==== DOCUMENT ====

Analyze Volcano Video Data with R

The motivation for the imagefx package was to better use volcano video data as a monitoring tool. This tutorial demonstrates how to characterize a variety of eruptive styles including plume emissions and lava lake activity by synthesizing images into time series signals. These signals may further be analyzed for monitoring purposes or be used as inputs into machine learning applications.

The tutorial is broken into the following sections:

  1. Read in image data
  2. Preprocess image
  3. Perform blob detection
  4. Calculate blob statistics
  5. Run algorithm on series of images
  6. Smooth blob statistics

We assume the user has R installed on their computer and has a basic familiarity with R syntax, base functions, and coding in general. To install the imagefx package from the R console use install.packages('imagefx') and then load with:

library(imagefx)

Read in image data

Data files can have various formats including jpg, png, tiff, etc… and it is important that appropriate packages are installed to read in the desired data set. For example, if you are trying to read in images with the extension .jpeg, you will need to install the jpeg package using

install.packages('jpeg')


Image data should be saved within a well organized directory. This will ease reading in and analyzing sequences of images (i.e. video), which is discussed later. In the case of webcam data, raw image frames may be located in /name_of_camera/year/month/day/hour/. Please keep in mind the difference in directory nomenclature between Apple, Windows, and Linux operating systems.

The below code is an example of how to read in an image file (in this case a .jpeg) once the jpeg package is installed.

library(jpeg)

==== DATA ROWS ====

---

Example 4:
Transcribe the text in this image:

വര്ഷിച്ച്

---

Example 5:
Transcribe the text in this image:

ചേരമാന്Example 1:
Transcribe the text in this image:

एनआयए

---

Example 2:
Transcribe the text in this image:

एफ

====
==== DATA ROWS ====

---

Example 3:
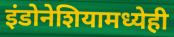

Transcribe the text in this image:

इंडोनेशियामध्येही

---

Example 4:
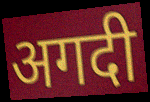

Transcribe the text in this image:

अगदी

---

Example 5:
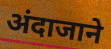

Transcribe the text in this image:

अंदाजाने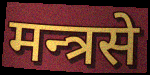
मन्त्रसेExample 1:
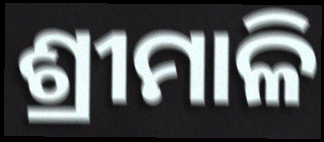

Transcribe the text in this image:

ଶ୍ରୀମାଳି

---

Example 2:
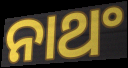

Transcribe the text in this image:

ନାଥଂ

====
==== DATA ROWS ====

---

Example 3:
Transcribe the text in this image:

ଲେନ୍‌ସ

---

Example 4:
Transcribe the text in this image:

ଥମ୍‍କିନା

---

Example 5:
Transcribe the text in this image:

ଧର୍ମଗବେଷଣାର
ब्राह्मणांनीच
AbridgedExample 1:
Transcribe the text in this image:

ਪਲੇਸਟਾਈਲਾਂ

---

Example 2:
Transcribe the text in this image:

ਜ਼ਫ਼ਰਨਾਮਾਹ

====

Extend the volcano video tutorial from its final line, continuing with the R code for reading in a jpeg image.

## identify where the image files are located
img.dir <- '/name_of_camera/year/month/day/hour/'

## which image will you read in 
img.file <- 'sakurajima.jpeg'

## read in the image using functions from the jpeg package
## note the image 'sakurajima' comes preloaded with the imagefx package
sakurajima <- readJPEG(paste(img.dir,img.file,sep=""))


Once the data are loaded in the R workspace, you can get a sense for the structure and the image itself with:

## what are the dimensions of the image
dim(sakurajima)
#> [1] 300 400   3

## plot the image using the imagefx package
image2(sakurajima,asp=1,xlab="image rows",ylab="image columns")



In this case the dimensions of the image correspond to the number of rows, number of columns, and number of color channels, respectively. In other words, this image has 300 rows, 400 columns and a red, green, and blue color channel. If the image your read in is gray scaled, it is likely the image will be read in as a matrix with only rows and columns.

Note the origin in the image is the bottom left corner and that the 400 rows correspond to the width of the image and the 300 columns correspond to the height of the image. This is an important, and sometimes confusing, aspect of how R reads in image data and should be considered when cropping and further processing the image.

Preprocess image

Before analyzing volcano image data, preprocessing is helpful, and sometimes necessary, to highlight the plume region. To this end, we first crop the image and then remove an color trends not associated with volcanic activity.

Crop region above the vent

We are interested in monitoring the plume activity above the crater rim and therefore must crop the image in one of two ways. If you do not already know the bottom left and top right corners of the crop region you can pick them manually by supplying the name of the image as the single input into the crop.image function:

The image will be plotted and the user must first select the bottom left corner then, the top right corner. The crop area will be indicated by a dashed rectangle and if deemed sufficient, the user may select crop in the top right margin of the plot. If the crop region needs to be modified, the user may click repick in the top left margin and repeat the picking process.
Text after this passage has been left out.